* What is expected
Throughout the entries below, report every line where "begin" is found.

────────

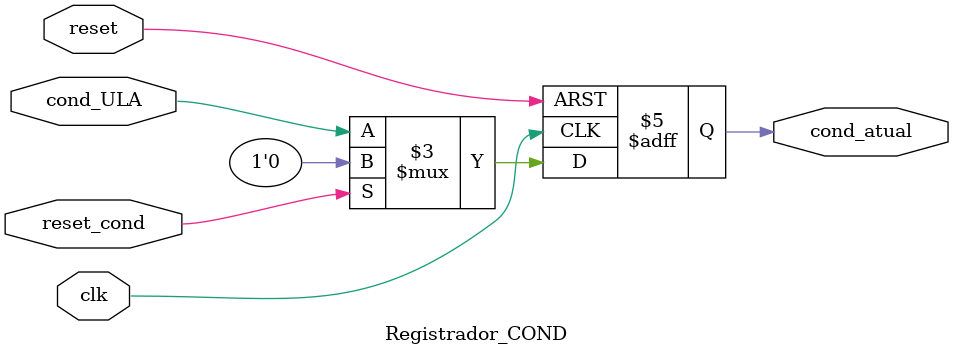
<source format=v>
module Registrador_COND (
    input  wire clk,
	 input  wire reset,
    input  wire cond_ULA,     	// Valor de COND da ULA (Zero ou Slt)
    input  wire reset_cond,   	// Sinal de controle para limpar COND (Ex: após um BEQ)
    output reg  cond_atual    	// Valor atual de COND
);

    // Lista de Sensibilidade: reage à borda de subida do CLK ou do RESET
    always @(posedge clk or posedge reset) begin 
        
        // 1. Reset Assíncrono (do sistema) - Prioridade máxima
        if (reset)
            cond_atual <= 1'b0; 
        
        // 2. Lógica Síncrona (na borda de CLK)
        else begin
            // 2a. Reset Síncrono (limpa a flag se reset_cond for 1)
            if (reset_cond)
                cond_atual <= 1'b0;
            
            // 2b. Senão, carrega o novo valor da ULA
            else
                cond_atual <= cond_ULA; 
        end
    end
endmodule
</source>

────────

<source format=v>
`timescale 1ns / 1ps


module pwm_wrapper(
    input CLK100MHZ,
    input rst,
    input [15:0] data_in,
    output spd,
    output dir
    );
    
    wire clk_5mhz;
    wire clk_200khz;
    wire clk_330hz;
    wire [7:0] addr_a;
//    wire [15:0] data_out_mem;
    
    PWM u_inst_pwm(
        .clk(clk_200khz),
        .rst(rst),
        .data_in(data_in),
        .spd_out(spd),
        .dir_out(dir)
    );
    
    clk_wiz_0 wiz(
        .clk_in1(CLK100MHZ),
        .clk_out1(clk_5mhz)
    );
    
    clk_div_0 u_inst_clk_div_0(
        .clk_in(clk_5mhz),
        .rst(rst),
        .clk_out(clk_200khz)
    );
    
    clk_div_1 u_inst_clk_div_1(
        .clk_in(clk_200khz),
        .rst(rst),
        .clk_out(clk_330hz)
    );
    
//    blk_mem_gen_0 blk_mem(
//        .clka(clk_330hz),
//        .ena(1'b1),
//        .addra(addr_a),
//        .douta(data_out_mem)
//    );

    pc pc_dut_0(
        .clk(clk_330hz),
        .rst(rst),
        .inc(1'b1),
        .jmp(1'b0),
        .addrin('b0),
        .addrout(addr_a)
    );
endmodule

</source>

────────

* Output for this task
    always @(posedge clk or posedge reset) begin 
        else begin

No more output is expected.